--- What to do ---
In the text on shifting and folding signals, what signal results when x(n) is first delayed by k units and then folded?

--- Document text ---

Content starts

Fig. 5: Graph showing Shifting of Signal
· Folding: If we replace the independent variable n with –n then it is known as folding of signal or it is said to be reflection of the signal about the origin n=0.
There is a general misconception among the students about commutative properties of shifting and folding but it must be kept in mind that they are not commutative in nature, i.e. folding of delayed signal is not same as delaying of folded signals.
For example, let a signal x(n),
first case: x(n) is first folded and then delayed by k units, So, folding will result in x(-n) and then delaying of same folded signal will result in x{-(n-k)} = x(-n+k).
second case: x(n) is first delayed by k units and then folded, delaying will result in x(n-k) and then application of folding will cause the signal to be transformed into x(-n-k).
So, we can see that in both the cases the signals obtained are not same.

Content ends

--- Data for review ---
Content starts

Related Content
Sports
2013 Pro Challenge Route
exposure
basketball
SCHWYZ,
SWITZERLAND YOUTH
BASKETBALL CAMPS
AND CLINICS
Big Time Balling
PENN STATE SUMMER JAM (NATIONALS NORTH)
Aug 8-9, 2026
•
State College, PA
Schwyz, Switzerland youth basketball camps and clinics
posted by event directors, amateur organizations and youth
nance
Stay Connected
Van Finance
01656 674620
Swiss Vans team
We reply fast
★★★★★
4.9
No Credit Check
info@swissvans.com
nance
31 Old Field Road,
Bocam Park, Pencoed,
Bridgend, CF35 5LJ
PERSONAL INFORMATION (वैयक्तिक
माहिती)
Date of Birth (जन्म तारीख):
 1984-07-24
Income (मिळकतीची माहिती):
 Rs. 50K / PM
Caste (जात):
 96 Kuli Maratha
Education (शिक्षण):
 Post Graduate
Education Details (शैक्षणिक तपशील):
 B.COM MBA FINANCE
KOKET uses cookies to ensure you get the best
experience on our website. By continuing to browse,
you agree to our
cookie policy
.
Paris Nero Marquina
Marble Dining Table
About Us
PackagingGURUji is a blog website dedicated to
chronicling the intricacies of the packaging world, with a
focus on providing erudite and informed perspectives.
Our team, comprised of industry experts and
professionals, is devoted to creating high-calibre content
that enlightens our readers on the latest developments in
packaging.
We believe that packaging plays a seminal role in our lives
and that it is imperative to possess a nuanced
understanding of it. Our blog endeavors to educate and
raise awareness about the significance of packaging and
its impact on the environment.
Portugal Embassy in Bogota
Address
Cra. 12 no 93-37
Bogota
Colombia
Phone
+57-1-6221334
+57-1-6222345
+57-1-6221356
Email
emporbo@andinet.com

Content ends

--- Exercise response ---
x(-n-k)